BRIEF:
Could you restate word for word every line of the records below, from the first one to the one holding "analysis of normal"?

Saved entries
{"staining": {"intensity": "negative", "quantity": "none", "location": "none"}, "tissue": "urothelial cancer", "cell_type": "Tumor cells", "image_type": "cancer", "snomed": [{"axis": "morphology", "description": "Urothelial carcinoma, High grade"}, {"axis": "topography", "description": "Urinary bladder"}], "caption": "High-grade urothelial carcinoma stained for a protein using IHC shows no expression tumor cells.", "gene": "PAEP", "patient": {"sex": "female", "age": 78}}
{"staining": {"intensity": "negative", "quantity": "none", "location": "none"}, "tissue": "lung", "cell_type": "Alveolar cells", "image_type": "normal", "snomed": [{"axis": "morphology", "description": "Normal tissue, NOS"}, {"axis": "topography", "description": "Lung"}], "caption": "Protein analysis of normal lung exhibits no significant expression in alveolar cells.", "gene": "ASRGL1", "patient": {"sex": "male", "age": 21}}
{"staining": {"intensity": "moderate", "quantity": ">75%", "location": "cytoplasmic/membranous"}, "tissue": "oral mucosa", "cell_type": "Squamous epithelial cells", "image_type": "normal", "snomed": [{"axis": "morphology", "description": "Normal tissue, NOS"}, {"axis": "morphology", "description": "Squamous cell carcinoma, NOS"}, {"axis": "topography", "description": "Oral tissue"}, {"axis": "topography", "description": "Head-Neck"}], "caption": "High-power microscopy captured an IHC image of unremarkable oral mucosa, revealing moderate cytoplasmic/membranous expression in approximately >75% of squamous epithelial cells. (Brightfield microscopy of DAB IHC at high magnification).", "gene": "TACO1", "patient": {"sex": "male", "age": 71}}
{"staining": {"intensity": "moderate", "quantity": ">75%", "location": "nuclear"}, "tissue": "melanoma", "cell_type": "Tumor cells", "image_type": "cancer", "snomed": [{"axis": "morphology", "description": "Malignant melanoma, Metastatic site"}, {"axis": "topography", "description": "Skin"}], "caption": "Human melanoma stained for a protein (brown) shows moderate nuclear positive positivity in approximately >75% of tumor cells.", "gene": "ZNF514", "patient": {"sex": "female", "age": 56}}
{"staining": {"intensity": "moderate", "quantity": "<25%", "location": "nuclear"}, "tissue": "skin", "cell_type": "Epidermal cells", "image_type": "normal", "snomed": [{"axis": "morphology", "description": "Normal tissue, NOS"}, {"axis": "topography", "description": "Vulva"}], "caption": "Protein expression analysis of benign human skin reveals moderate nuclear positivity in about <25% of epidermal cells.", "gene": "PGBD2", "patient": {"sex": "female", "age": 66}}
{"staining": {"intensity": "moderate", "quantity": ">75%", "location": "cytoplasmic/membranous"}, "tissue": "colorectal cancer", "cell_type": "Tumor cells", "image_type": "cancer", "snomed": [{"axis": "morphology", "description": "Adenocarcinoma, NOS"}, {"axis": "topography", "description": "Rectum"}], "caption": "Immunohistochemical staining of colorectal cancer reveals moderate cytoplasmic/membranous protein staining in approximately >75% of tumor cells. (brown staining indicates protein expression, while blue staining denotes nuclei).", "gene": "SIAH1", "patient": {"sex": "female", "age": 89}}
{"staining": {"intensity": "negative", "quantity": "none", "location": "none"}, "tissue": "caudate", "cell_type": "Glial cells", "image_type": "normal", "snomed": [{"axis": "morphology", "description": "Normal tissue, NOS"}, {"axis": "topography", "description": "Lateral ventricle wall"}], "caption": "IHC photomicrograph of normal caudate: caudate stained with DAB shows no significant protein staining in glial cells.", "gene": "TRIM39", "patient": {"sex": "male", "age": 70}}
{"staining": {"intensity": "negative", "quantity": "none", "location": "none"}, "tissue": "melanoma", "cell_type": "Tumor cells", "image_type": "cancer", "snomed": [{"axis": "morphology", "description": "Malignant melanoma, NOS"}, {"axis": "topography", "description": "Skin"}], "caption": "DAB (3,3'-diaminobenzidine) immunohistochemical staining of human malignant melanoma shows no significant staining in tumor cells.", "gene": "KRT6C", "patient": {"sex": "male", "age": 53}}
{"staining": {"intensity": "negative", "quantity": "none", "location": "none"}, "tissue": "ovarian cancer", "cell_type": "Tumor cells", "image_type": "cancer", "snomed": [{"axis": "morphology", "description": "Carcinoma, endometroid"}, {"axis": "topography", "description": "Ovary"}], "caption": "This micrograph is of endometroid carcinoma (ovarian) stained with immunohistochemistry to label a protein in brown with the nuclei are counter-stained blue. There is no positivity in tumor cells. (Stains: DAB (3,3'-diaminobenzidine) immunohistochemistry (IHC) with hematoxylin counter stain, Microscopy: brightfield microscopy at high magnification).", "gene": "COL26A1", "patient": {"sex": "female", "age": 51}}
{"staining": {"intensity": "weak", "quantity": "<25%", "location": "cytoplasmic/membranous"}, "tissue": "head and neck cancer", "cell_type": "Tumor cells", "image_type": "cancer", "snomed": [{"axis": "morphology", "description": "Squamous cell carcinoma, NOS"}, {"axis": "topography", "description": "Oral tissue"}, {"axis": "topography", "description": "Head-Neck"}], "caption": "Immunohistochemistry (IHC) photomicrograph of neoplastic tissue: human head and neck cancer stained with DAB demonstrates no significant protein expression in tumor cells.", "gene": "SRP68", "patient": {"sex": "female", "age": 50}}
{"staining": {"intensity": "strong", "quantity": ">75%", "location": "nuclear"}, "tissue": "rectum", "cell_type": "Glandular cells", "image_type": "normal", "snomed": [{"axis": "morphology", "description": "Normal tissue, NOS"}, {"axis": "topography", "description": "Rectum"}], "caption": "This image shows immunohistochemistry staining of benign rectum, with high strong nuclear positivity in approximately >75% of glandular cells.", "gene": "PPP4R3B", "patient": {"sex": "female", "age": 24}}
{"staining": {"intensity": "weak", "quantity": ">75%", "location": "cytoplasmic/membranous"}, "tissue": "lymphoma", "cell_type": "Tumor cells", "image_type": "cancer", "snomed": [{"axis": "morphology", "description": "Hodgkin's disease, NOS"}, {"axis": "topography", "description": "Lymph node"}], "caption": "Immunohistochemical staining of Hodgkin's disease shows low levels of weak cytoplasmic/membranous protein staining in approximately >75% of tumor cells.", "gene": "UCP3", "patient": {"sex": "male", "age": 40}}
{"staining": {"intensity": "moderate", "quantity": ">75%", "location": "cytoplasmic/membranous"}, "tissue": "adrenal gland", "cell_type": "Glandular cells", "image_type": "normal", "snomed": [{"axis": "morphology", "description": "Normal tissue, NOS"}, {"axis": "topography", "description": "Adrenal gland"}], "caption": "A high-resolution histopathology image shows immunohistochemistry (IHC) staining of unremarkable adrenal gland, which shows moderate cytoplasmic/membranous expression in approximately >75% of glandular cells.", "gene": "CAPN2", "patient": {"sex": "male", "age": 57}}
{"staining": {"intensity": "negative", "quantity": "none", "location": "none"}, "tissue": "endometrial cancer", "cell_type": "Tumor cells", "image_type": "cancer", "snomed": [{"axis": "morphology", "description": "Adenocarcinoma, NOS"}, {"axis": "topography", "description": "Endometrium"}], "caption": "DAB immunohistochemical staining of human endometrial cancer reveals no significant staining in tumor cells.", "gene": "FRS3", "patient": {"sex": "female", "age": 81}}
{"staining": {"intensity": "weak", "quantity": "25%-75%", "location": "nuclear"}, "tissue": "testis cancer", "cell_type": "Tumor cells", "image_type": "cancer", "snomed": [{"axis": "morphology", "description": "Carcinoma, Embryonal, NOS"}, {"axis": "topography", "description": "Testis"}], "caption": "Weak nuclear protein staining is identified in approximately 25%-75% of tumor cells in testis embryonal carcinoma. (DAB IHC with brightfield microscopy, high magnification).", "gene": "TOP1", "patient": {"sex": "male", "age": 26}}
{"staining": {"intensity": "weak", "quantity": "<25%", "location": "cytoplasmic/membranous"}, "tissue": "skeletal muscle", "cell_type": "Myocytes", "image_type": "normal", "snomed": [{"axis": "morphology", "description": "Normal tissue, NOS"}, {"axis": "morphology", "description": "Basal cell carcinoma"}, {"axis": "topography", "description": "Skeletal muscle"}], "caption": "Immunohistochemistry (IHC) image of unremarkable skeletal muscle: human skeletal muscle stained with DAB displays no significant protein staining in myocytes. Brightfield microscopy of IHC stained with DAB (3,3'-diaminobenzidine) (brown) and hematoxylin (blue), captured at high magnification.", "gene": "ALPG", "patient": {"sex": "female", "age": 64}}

YOUR RESPONSE:
{"staining": {"intensity": "negative", "quantity": "none", "location": "none"}, "tissue": "urothelial cancer", "cell_type": "Tumor cells", "image_type": "cancer", "snomed": [{"axis": "morphology", "description": "Urothelial carcinoma, High grade"}, {"axis": "topography", "description": "Urinary bladder"}], "caption": "High-grade urothelial carcinoma stained for a protein using IHC shows no expression tumor cells.", "gene": "PAEP", "patient": {"sex": "female", "age": 78}}
{"staining": {"intensity": "negative", "quantity": "none", "location": "none"}, "tissue": "lung", "cell_type": "Alveolar cells", "image_type": "normal", "snomed": [{"axis": "morphology", "description": "Normal tissue, NOS"}, {"axis": "topography", "description": "Lung"}], "caption": "Protein analysis of normal lung exhibits no significant expression in alveolar cells.", "gene": "ASRGL1", "patient": {"sex": "male", "age": 21}}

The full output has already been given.